Mission bekommt hier einen deutlich innerweltlichen Bezug: „Gottes Plan für die Welt ist es nicht, eine andere Welt zu erschaffen, sondern das, was er bereits in Liebe und Weisheit erschaffen hat, neu zu schaffen“ (36; vgl. 58). Dennoch wird die eschatologische Dimension nicht übersehen: Das Reich Gottes „beinhaltet die Wiederherstellung rechter Beziehungen zwischen Gott und der Menschheit und der ganzen Schöpfung.

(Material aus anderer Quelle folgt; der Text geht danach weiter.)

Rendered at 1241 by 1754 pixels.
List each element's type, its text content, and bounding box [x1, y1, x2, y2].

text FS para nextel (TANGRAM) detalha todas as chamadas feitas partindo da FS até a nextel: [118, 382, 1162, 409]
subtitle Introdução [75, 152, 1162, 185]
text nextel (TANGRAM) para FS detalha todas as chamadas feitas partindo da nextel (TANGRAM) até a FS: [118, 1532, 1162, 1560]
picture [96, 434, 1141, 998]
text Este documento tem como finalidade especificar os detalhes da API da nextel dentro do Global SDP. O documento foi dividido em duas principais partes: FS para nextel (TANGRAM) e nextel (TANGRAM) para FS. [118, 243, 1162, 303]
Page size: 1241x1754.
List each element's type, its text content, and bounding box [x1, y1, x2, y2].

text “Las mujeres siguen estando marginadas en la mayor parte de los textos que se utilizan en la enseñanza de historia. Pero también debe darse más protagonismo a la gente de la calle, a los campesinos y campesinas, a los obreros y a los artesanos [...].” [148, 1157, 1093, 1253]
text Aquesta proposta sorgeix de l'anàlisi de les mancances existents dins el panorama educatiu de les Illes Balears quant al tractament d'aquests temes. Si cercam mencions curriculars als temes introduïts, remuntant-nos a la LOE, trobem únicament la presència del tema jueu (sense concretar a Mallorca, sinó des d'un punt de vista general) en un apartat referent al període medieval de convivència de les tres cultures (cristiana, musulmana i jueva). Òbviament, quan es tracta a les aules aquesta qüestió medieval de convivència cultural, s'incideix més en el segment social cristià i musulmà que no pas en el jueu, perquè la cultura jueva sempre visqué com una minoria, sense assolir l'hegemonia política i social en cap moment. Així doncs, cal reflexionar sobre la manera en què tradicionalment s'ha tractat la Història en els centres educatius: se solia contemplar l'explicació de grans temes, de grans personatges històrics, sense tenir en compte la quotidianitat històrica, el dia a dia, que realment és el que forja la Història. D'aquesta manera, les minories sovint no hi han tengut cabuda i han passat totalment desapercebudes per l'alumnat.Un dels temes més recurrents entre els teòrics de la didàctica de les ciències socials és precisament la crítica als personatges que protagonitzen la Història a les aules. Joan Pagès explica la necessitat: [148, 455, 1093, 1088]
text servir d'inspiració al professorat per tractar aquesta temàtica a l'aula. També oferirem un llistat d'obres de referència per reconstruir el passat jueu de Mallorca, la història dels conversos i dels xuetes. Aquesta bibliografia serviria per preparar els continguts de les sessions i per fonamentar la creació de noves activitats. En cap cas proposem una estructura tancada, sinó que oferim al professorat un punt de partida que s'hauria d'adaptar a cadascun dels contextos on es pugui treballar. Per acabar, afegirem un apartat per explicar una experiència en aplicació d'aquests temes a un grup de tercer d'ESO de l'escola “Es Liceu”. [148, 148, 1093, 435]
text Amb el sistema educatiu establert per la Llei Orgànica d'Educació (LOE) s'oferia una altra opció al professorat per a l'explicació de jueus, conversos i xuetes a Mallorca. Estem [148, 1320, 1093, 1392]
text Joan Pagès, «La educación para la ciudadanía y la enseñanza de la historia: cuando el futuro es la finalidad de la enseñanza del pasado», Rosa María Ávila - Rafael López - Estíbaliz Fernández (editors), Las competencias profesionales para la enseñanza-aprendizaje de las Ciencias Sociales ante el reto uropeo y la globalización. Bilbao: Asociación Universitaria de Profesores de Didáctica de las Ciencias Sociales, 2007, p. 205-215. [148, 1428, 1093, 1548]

Obwohl es sich hierbei um eine eschatologische Vision handelt, treibt diese doch unsere gegenwärtige Teilnahme an Gottes Werk der Erlösung in dieser vorletzten Zeit an und prägt sie“ (44).
Da sich die Mission in das Wirken des Geistes einordnet, verwundert es nicht, dass Leben auch das zentrale Kriterium für die Mission ist: „Wir bekräftigen, dass der Zweck der Mission Gottes ein Leben in Fülle ist (Johannes 10,10) und dass dies das Kriterium für die ‚Unterscheidung der Geister‘ in der Mission ist“ (102; im Original fett). „Die Mission, die mit der Schöpfung beginnt, lädt uns ein, das Leben in all seinen Dimensionen als Gottes Gabe zu feiern“ (104).
Wandel und Vielfalt
„Authentisches christliches Zeugnis findet nicht nur in dem statt, was wir in der Mission tun, sondern auch darin, wie wir unsere Mission leben“ (29). Im ganzen Dokument wird deutlich: Es geht nicht nur um punktuelles Handeln, sondern um eine Grundhaltung: eine „verwandelnde Spiritualität“ (so die Überschrift zu den Nummern 29 bis 35).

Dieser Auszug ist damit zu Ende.